In her first avatar, Regina started listening to our conversations on Slack, capturing anything with a URL to ensure that it is stored and exposed later for search as an API. And since Titash, our technology co-founder, thought Regina should have a life, he programmed her to have interesting conversations with us.
Titash is now our in-house “bot-man.”
Regina is just the start. As you’ll see in the coming days and weeks, the bots at FactorDaily will push the boundaries by doing interesting things. If I go any further, Titash might just set one of his pet bots on me for divulging too much. So, mum’s the word, but expect some cool stuff going ahead (this awesome Frederic Filloux post on Monday Note validated our ambitions)

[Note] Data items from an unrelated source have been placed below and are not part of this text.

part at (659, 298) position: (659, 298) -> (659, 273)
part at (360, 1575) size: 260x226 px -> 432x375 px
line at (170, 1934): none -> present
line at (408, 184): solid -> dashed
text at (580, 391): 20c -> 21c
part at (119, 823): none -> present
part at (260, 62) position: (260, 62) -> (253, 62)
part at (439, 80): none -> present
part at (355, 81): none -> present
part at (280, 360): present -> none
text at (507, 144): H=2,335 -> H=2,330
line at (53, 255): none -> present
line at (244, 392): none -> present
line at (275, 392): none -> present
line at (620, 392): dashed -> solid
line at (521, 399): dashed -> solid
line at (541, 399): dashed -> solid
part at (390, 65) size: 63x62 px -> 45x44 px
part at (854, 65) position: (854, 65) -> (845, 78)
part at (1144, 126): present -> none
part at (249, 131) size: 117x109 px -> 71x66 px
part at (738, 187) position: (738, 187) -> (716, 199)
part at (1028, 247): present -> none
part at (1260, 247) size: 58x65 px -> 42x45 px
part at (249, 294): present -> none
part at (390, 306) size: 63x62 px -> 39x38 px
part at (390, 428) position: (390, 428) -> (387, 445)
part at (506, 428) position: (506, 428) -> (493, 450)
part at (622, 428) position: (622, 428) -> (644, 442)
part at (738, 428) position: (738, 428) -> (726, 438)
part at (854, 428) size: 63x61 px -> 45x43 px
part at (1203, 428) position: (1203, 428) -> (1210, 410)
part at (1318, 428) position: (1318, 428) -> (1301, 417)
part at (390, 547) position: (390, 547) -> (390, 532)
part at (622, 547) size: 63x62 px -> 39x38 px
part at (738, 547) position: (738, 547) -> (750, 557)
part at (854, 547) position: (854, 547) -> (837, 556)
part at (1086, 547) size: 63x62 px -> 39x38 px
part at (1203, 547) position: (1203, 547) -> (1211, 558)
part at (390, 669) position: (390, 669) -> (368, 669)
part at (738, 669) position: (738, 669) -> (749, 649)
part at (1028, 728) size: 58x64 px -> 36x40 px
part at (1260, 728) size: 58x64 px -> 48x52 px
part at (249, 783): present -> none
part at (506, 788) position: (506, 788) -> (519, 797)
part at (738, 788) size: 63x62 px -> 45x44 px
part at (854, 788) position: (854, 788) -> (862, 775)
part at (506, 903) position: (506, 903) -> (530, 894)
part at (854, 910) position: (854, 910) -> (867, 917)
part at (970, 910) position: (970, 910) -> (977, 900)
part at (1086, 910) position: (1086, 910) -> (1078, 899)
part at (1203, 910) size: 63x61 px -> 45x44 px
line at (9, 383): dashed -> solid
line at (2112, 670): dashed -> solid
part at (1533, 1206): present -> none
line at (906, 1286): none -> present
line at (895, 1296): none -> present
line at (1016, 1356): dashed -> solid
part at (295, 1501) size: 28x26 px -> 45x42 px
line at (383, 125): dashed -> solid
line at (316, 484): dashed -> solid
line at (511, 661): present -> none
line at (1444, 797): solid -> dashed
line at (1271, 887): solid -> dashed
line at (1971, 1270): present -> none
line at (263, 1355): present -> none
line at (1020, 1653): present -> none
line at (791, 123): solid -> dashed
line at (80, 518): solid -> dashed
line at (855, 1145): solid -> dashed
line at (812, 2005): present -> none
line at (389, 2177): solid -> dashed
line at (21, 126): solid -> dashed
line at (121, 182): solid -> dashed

Someday, Regina and her peers will take over most of the repetitive and commodity stuff in the areas of storytelling and news. It will free us to focus on pushing the boundaries of journalism and storytelling from this part of the world and help us tell beautiful and impactful stories.
As we get closer to the launch, we will share more details of our founding team and the investors backing us. For now, we’re hard at work to bring you something awesome.